• _Action item_
Can you reproduce every entry below character for character, changing nothing?

• _Records shown_
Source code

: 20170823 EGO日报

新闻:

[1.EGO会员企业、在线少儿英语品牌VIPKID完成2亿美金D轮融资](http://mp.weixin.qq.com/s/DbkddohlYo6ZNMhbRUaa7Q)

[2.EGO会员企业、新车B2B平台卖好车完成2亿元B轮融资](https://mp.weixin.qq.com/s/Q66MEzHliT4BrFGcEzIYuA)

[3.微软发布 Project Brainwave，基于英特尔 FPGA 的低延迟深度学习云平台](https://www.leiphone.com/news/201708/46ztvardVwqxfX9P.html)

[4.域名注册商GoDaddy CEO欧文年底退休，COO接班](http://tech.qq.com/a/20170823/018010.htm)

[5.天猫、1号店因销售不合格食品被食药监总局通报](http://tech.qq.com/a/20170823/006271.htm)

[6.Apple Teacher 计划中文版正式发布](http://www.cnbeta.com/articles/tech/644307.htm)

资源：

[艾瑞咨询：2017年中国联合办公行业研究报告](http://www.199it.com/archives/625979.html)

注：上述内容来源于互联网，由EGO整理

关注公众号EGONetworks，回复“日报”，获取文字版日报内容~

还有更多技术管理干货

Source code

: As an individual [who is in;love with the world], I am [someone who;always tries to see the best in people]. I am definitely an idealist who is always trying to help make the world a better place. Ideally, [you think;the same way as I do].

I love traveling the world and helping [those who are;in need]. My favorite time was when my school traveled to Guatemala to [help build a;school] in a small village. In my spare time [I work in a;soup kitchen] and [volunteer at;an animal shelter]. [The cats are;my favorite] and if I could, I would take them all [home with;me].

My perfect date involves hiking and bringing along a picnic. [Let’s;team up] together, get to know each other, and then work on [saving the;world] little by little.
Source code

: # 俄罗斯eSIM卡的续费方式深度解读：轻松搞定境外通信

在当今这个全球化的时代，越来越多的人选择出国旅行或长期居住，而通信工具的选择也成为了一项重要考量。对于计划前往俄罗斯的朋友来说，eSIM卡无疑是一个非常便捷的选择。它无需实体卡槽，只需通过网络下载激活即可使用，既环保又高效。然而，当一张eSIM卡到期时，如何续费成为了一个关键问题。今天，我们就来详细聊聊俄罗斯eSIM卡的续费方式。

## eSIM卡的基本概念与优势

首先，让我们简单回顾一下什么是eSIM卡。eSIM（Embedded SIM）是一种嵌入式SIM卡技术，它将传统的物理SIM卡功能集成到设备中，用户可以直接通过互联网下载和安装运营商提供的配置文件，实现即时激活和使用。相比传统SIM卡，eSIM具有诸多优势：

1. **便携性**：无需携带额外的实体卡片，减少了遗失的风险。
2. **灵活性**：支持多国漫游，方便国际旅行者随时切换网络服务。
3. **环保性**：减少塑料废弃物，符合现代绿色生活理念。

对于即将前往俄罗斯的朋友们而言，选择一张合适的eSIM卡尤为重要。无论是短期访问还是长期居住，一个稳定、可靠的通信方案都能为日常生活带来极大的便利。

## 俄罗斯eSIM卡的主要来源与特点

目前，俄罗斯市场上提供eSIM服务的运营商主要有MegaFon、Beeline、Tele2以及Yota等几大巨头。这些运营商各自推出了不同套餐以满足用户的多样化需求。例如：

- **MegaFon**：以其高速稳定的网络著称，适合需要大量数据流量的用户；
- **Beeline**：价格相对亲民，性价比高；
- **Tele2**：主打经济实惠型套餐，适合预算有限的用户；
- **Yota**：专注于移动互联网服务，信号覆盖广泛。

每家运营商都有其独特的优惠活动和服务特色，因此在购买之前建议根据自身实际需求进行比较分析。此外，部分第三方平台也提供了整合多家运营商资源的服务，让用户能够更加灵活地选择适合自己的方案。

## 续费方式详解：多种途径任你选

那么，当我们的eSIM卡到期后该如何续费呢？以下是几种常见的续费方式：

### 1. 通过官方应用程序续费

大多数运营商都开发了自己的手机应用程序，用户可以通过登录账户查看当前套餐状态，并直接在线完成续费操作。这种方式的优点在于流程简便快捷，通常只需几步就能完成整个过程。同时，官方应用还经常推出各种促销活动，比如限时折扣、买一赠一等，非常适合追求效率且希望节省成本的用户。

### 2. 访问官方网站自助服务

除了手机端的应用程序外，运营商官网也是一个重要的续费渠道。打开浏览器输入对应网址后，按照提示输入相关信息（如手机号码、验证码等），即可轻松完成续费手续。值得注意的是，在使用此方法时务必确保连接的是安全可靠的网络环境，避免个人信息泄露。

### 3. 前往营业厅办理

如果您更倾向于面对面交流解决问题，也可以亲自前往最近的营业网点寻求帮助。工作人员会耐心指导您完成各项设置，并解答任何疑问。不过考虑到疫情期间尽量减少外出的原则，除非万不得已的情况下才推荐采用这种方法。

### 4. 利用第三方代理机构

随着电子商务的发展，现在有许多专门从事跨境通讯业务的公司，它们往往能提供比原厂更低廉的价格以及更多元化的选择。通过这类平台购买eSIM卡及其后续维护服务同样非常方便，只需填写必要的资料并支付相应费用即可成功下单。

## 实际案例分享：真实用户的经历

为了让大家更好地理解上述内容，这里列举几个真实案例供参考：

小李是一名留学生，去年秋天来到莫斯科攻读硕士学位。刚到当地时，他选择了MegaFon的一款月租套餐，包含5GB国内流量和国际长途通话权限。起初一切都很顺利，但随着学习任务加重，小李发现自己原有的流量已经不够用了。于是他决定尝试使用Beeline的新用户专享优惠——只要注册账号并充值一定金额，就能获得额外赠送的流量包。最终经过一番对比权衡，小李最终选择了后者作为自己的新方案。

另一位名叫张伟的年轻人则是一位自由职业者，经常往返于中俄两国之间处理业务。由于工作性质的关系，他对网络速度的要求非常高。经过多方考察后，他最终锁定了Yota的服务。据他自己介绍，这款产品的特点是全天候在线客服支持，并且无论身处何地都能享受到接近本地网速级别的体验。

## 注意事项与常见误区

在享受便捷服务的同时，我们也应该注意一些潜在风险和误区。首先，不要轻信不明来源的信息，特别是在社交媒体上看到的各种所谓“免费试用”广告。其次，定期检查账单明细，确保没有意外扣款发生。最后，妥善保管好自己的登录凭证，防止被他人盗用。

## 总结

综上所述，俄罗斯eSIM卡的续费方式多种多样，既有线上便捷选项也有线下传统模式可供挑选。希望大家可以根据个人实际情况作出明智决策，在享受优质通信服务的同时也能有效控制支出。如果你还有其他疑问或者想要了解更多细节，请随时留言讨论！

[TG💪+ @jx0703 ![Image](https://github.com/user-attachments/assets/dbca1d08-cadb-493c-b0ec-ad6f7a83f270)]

• _Solution to the exercise_
Source code

: 20170823 EGO日报

新闻:

[1.EGO会员企业、在线少儿英语品牌VIPKID完成2亿美金D轮融资](http://mp.weixin.qq.com/s/DbkddohlYo6ZNMhbRUaa7Q)

[2.EGO会员企业、新车B2B平台卖好车完成2亿元B轮融资](https://mp.weixin.qq.com/s/Q66MEzHliT4BrFGcEzIYuA)

[3.微软发布 Project Brainwave，基于英特尔 FPGA 的低延迟深度学习云平台](https://www.leiphone.com/news/201708/46ztvardVwqxfX9P.html)

[4.域名注册商GoDaddy CEO欧文年底退休，COO接班](http://tech.qq.com/a/20170823/018010.htm)

[5.天猫、1号店因销售不合格食品被食药监总局通报](http://tech.qq.com/a/20170823/006271.htm)

[6.Apple Teacher 计划中文版正式发布](http://www.cnbeta.com/articles/tech/644307.htm)

资源：

[艾瑞咨询：2017年中国联合办公行业研究报告](http://www.199it.com/archives/625979.html)

注：上述内容来源于互联网，由EGO整理

关注公众号EGONetworks，回复“日报”，获取文字版日报内容~

还有更多技术管理干货

Source code

: As an individual [who is in;love with the world], I am [someone who;always tries to see the best in people]. I am definitely an idealist who is always trying to help make the world a better place. Ideally, [you think;the same way as I do].

I love traveling the world and helping [those who are;in need]. My favorite time was when my school traveled to Guatemala to [help build a;school] in a small village. In my spare time [I work in a;soup kitchen] and [volunteer at;an animal shelter]. [The cats are;my favorite] and if I could, I would take them all [home with;me].

My perfect date involves hiking and bringing along a picnic. [Let’s;team up] together, get to know each other, and then work on [saving the;world] little by little.
Source code

: # 俄罗斯eSIM卡的续费方式深度解读：轻松搞定境外通信

在当今这个全球化的时代，越来越多的人选择出国旅行或长期居住，而通信工具的选择也成为了一项重要考量。对于计划前往俄罗斯的朋友来说，eSIM卡无疑是一个非常便捷的选择。它无需实体卡槽，只需通过网络下载激活即可使用，既环保又高效。然而，当一张eSIM卡到期时，如何续费成为了一个关键问题。今天，我们就来详细聊聊俄罗斯eSIM卡的续费方式。

## eSIM卡的基本概念与优势

首先，让我们简单回顾一下什么是eSIM卡。eSIM（Embedded SIM）是一种嵌入式SIM卡技术，它将传统的物理SIM卡功能集成到设备中，用户可以直接通过互联网下载和安装运营商提供的配置文件，实现即时激活和使用。相比传统SIM卡，eSIM具有诸多优势：

1. **便携性**：无需携带额外的实体卡片，减少了遗失的风险。
2. **灵活性**：支持多国漫游，方便国际旅行者随时切换网络服务。
3. **环保性**：减少塑料废弃物，符合现代绿色生活理念。

对于即将前往俄罗斯的朋友们而言，选择一张合适的eSIM卡尤为重要。无论是短期访问还是长期居住，一个稳定、可靠的通信方案都能为日常生活带来极大的便利。

## 俄罗斯eSIM卡的主要来源与特点

目前，俄罗斯市场上提供eSIM服务的运营商主要有MegaFon、Beeline、Tele2以及Yota等几大巨头。这些运营商各自推出了不同套餐以满足用户的多样化需求。例如：

- **MegaFon**：以其高速稳定的网络著称，适合需要大量数据流量的用户；
- **Beeline**：价格相对亲民，性价比高；
- **Tele2**：主打经济实惠型套餐，适合预算有限的用户；
- **Yota**：专注于移动互联网服务，信号覆盖广泛。

每家运营商都有其独特的优惠活动和服务特色，因此在购买之前建议根据自身实际需求进行比较分析。此外，部分第三方平台也提供了整合多家运营商资源的服务，让用户能够更加灵活地选择适合自己的方案。

## 续费方式详解：多种途径任你选

那么，当我们的eSIM卡到期后该如何续费呢？以下是几种常见的续费方式：

### 1. 通过官方应用程序续费

大多数运营商都开发了自己的手机应用程序，用户可以通过登录账户查看当前套餐状态，并直接在线完成续费操作。这种方式的优点在于流程简便快捷，通常只需几步就能完成整个过程。同时，官方应用还经常推出各种促销活动，比如限时折扣、买一赠一等，非常适合追求效率且希望节省成本的用户。

### 2. 访问官方网站自助服务

除了手机端的应用程序外，运营商官网也是一个重要的续费渠道。打开浏览器输入对应网址后，按照提示输入相关信息（如手机号码、验证码等），即可轻松完成续费手续。值得注意的是，在使用此方法时务必确保连接的是安全可靠的网络环境，避免个人信息泄露。

### 3. 前往营业厅办理

如果您更倾向于面对面交流解决问题，也可以亲自前往最近的营业网点寻求帮助。工作人员会耐心指导您完成各项设置，并解答任何疑问。不过考虑到疫情期间尽量减少外出的原则，除非万不得已的情况下才推荐采用这种方法。

### 4. 利用第三方代理机构

随着电子商务的发展，现在有许多专门从事跨境通讯业务的公司，它们往往能提供比原厂更低廉的价格以及更多元化的选择。通过这类平台购买eSIM卡及其后续维护服务同样非常方便，只需填写必要的资料并支付相应费用即可成功下单。

## 实际案例分享：真实用户的经历

为了让大家更好地理解上述内容，这里列举几个真实案例供参考：

小李是一名留学生，去年秋天来到莫斯科攻读硕士学位。刚到当地时，他选择了MegaFon的一款月租套餐，包含5GB国内流量和国际长途通话权限。起初一切都很顺利，但随着学习任务加重，小李发现自己原有的流量已经不够用了。于是他决定尝试使用Beeline的新用户专享优惠——只要注册账号并充值一定金额，就能获得额外赠送的流量包。最终经过一番对比权衡，小李最终选择了后者作为自己的新方案。

另一位名叫张伟的年轻人则是一位自由职业者，经常往返于中俄两国之间处理业务。由于工作性质的关系，他对网络速度的要求非常高。经过多方考察后，他最终锁定了Yota的服务。据他自己介绍，这款产品的特点是全天候在线客服支持，并且无论身处何地都能享受到接近本地网速级别的体验。

## 注意事项与常见误区

在享受便捷服务的同时，我们也应该注意一些潜在风险和误区。首先，不要轻信不明来源的信息，特别是在社交媒体上看到的各种所谓“免费试用”广告。其次，定期检查账单明细，确保没有意外扣款发生。最后，妥善保管好自己的登录凭证，防止被他人盗用。

## 总结

综上所述，俄罗斯eSIM卡的续费方式多种多样，既有线上便捷选项也有线下传统模式可供挑选。希望大家可以根据个人实际情况作出明智决策，在享受优质通信服务的同时也能有效控制支出。如果你还有其他疑问或者想要了解更多细节，请随时留言讨论！

[TG💪+ @jx0703 ![Image](https://github.com/user-attachments/assets/dbca1d08-cadb-493c-b0ec-ad6f7a83f270)]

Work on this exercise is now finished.